Problem: Exact reproduction is required for all entries.

* start *

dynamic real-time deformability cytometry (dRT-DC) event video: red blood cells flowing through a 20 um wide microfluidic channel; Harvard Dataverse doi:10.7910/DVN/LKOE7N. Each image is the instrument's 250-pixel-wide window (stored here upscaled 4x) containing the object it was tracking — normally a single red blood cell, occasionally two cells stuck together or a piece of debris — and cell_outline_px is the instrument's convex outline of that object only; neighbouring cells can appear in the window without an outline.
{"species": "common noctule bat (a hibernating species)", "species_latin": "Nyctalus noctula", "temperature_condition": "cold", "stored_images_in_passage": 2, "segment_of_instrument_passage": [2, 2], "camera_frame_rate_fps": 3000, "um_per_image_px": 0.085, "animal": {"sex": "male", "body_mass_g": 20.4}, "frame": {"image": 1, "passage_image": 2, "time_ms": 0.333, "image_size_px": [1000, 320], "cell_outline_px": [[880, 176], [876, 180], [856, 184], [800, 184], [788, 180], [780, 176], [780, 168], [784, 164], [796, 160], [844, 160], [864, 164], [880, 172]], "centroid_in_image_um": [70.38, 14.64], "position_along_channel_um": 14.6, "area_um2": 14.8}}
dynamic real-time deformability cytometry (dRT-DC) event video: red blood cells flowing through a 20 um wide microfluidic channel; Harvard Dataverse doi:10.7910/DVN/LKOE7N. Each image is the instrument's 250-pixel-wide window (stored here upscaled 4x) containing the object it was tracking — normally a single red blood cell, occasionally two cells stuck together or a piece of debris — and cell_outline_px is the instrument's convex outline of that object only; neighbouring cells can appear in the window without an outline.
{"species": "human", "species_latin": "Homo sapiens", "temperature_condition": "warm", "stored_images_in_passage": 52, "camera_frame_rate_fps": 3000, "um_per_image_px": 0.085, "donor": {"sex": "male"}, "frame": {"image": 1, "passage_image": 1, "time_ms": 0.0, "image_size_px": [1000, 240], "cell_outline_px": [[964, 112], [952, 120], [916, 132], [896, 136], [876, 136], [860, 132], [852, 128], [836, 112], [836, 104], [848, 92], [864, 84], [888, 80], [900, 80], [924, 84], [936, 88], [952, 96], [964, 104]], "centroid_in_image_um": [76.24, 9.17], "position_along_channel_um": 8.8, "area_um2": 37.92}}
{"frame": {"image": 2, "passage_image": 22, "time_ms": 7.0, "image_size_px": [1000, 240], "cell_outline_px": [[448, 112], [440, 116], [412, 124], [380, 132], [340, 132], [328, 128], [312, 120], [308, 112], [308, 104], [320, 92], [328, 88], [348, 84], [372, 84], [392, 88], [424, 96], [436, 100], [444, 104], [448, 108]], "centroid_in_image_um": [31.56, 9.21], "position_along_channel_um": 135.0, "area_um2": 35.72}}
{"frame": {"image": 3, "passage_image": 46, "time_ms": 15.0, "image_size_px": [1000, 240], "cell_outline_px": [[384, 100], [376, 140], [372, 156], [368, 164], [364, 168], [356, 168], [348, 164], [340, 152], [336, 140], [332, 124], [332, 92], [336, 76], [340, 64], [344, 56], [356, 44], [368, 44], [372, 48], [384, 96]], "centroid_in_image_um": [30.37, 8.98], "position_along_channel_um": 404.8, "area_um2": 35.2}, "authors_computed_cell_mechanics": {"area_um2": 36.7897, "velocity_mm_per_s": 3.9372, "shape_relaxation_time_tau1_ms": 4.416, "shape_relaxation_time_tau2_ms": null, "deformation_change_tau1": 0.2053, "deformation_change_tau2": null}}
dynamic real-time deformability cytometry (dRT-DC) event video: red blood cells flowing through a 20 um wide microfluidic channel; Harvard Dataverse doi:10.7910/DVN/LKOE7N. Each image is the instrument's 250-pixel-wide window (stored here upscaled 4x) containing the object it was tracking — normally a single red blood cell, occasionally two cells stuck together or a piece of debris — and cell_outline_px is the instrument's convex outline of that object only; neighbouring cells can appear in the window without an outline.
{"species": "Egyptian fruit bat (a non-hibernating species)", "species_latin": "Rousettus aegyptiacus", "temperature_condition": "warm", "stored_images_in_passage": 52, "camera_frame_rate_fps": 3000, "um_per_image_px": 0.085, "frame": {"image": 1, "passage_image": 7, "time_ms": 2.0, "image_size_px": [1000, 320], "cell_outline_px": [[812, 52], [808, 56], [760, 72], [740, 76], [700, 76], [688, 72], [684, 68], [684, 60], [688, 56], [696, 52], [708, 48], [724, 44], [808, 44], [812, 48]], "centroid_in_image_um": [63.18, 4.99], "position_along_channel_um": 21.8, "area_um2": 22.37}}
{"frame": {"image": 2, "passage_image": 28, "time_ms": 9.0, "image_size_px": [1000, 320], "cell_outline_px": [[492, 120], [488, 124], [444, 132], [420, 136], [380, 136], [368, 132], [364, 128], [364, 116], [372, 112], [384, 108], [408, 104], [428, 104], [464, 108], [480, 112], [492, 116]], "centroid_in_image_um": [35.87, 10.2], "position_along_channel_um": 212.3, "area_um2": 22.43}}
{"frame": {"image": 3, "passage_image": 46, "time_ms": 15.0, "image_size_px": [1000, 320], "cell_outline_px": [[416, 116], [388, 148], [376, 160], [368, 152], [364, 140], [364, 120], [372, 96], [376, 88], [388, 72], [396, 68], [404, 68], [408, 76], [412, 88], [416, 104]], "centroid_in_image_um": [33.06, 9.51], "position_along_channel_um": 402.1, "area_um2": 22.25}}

* end *

Written answer:
dynamic real-time deformability cytometry (dRT-DC) event video: red blood cells flowing through a 20 um wide microfluidic channel; Harvard Dataverse doi:10.7910/DVN/LKOE7N. Each image is the instrument's 250-pixel-wide window (stored here upscaled 4x) containing the object it was tracking — normally a single red blood cell, occasionally two cells stuck together or a piece of debris — and cell_outline_px is the instrument's convex outline of that object only; neighbouring cells can appear in the window without an outline.
{"species": "common noctule bat (a hibernating species)", "species_latin": "Nyctalus noctula", "temperature_condition": "cold", "stored_images_in_passage": 2, "segment_of_instrument_passage": [2, 2], "camera_frame_rate_fps": 3000, "um_per_image_px": 0.085, "animal": {"sex": "male", "body_mass_g": 20.4}, "frame": {"image": 1, "passage_image": 2, "time_ms": 0.333, "image_size_px": [1000, 320], "cell_outline_px": [[880, 176], [876, 180], [856, 184], [800, 184], [788, 180], [780, 176], [780, 168], [784, 164], [796, 160], [844, 160], [864, 164], [880, 172]], "centroid_in_image_um": [70.38, 14.64], "position_along_channel_um": 14.6, "area_um2": 14.8}}
dynamic real-time deformability cytometry (dRT-DC) event video: red blood cells flowing through a 20 um wide microfluidic channel; Harvard Dataverse doi:10.7910/DVN/LKOE7N. Each image is the instrument's 250-pixel-wide window (stored here upscaled 4x) containing the object it was tracking — normally a single red blood cell, occasionally two cells stuck together or a piece of debris — and cell_outline_px is the instrument's convex outline of that object only; neighbouring cells can appear in the window without an outline.
{"species": "human", "species_latin": "Homo sapiens", "temperature_condition": "warm", "stored_images_in_passage": 52, "camera_frame_rate_fps": 3000, "um_per_image_px": 0.085, "donor": {"sex": "male"}, "frame": {"image": 1, "passage_image": 1, "time_ms": 0.0, "image_size_px": [1000, 240], "cell_outline_px": [[964, 112], [952, 120], [916, 132], [896, 136], [876, 136], [860, 132], [852, 128], [836, 112], [836, 104], [848, 92], [864, 84], [888, 80], [900, 80], [924, 84], [936, 88], [952, 96], [964, 104]], "centroid_in_image_um": [76.24, 9.17], "position_along_channel_um": 8.8, "area_um2": 37.92}}
{"frame": {"image": 2, "passage_image": 22, "time_ms": 7.0, "image_size_px": [1000, 240], "cell_outline_px": [[448, 112], [440, 116], [412, 124], [380, 132], [340, 132], [328, 128], [312, 120], [308, 112], [308, 104], [320, 92], [328, 88], [348, 84], [372, 84], [392, 88], [424, 96], [436, 100], [444, 104], [448, 108]], "centroid_in_image_um": [31.56, 9.21], "position_along_channel_um": 135.0, "area_um2": 35.72}}
{"frame": {"image": 3, "passage_image": 46, "time_ms": 15.0, "image_size_px": [1000, 240], "cell_outline_px": [[384, 100], [376, 140], [372, 156], [368, 164], [364, 168], [356, 168], [348, 164], [340, 152], [336, 140], [332, 124], [332, 92], [336, 76], [340, 64], [344, 56], [356, 44], [368, 44], [372, 48], [384, 96]], "centroid_in_image_um": [30.37, 8.98], "position_along_channel_um": 404.8, "area_um2": 35.2}, "authors_computed_cell_mechanics": {"area_um2": 36.7897, "velocity_mm_per_s": 3.9372, "shape_relaxation_time_tau1_ms": 4.416, "shape_relaxation_time_tau2_ms": null, "deformation_change_tau1": 0.2053, "deformation_change_tau2": null}}
dynamic real-time deformability cytometry (dRT-DC) event video: red blood cells flowing through a 20 um wide microfluidic channel; Harvard Dataverse doi:10.7910/DVN/LKOE7N. Each image is the instrument's 250-pixel-wide window (stored here upscaled 4x) containing the object it was tracking — normally a single red blood cell, occasionally two cells stuck together or a piece of debris — and cell_outline_px is the instrument's convex outline of that object only; neighbouring cells can appear in the window without an outline.
{"species": "Egyptian fruit bat (a non-hibernating species)", "species_latin": "Rousettus aegyptiacus", "temperature_condition": "warm", "stored_images_in_passage": 52, "camera_frame_rate_fps": 3000, "um_per_image_px": 0.085, "frame": {"image": 1, "passage_image": 7, "time_ms": 2.0, "image_size_px": [1000, 320], "cell_outline_px": [[812, 52], [808, 56], [760, 72], [740, 76], [700, 76], [688, 72], [684, 68], [684, 60], [688, 56], [696, 52], [708, 48], [724, 44], [808, 44], [812, 48]], "centroid_in_image_um": [63.18, 4.99], "position_along_channel_um": 21.8, "area_um2": 22.37}}
{"frame": {"image": 2, "passage_image": 28, "time_ms": 9.0, "image_size_px": [1000, 320], "cell_outline_px": [[492, 120], [488, 124], [444, 132], [420, 136], [380, 136], [368, 132], [364, 128], [364, 116], [372, 112], [384, 108], [408, 104], [428, 104], [464, 108], [480, 112], [492, 116]], "centroid_in_image_um": [35.87, 10.2], "position_along_channel_um": 212.3, "area_um2": 22.43}}
{"frame": {"image": 3, "passage_image": 46, "time_ms": 15.0, "image_size_px": [1000, 320], "cell_outline_px": [[416, 116], [388, 148], [376, 160], [368, 152], [364, 140], [364, 120], [372, 96], [376, 88], [388, 72], [396, 68], [404, 68], [408, 76], [412, 88], [416, 104]], "centroid_in_image_um": [33.06, 9.51], "position_along_channel_um": 402.1, "area_um2": 22.25}}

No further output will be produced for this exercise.